» WHAT IS EXPECTED:
Return everything in the items from the line containing "9 Facts About" down to the line containing "age was Germany, which initially set its", word for word and including both of those lines.
━━━ STUDY MATERIAL
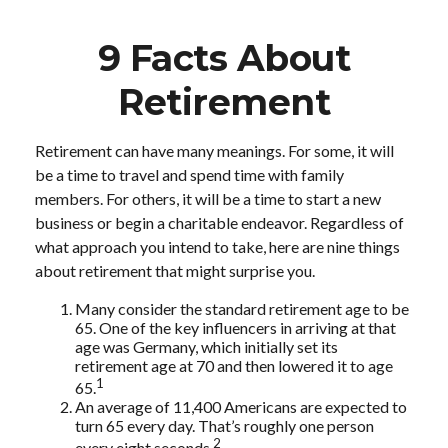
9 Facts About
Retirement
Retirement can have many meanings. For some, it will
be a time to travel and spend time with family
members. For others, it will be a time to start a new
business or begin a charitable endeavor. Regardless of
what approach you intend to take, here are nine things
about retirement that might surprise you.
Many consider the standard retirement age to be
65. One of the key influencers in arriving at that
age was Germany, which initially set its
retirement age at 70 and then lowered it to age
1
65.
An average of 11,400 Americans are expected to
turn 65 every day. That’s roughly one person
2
━━━━━━
━━━ STUDY MATERIAL
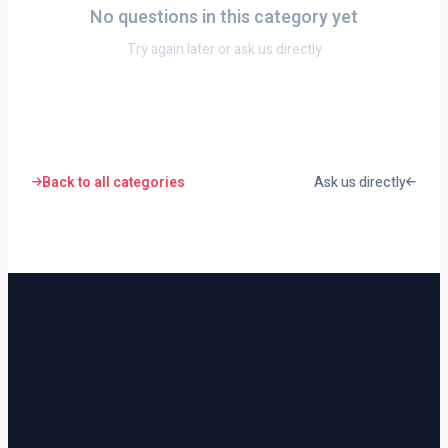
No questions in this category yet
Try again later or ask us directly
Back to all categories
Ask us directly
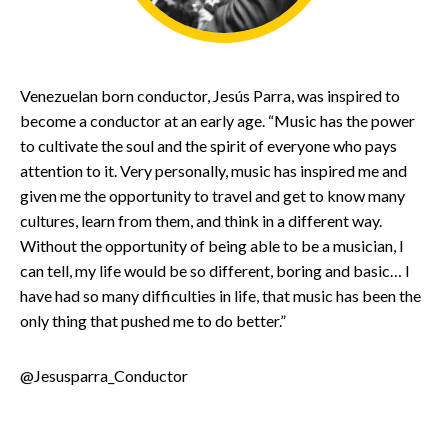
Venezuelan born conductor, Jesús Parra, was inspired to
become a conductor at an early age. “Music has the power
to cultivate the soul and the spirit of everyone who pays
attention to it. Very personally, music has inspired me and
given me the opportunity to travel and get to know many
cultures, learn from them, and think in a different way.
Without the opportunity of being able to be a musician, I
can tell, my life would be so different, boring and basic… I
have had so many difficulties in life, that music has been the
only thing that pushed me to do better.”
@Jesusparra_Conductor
━━━━━━
» WRITTEN SOLUTION:
9 Facts About
Retirement
Retirement can have many meanings. For some, it will
be a time to travel and spend time with family
members. For others, it will be a time to start a new
business or begin a charitable endeavor. Regardless of
what approach you intend to take, here are nine things
about retirement that might surprise you.
Many consider the standard retirement age to be
65. One of the key influencers in arriving at that
age was Germany, which initially set its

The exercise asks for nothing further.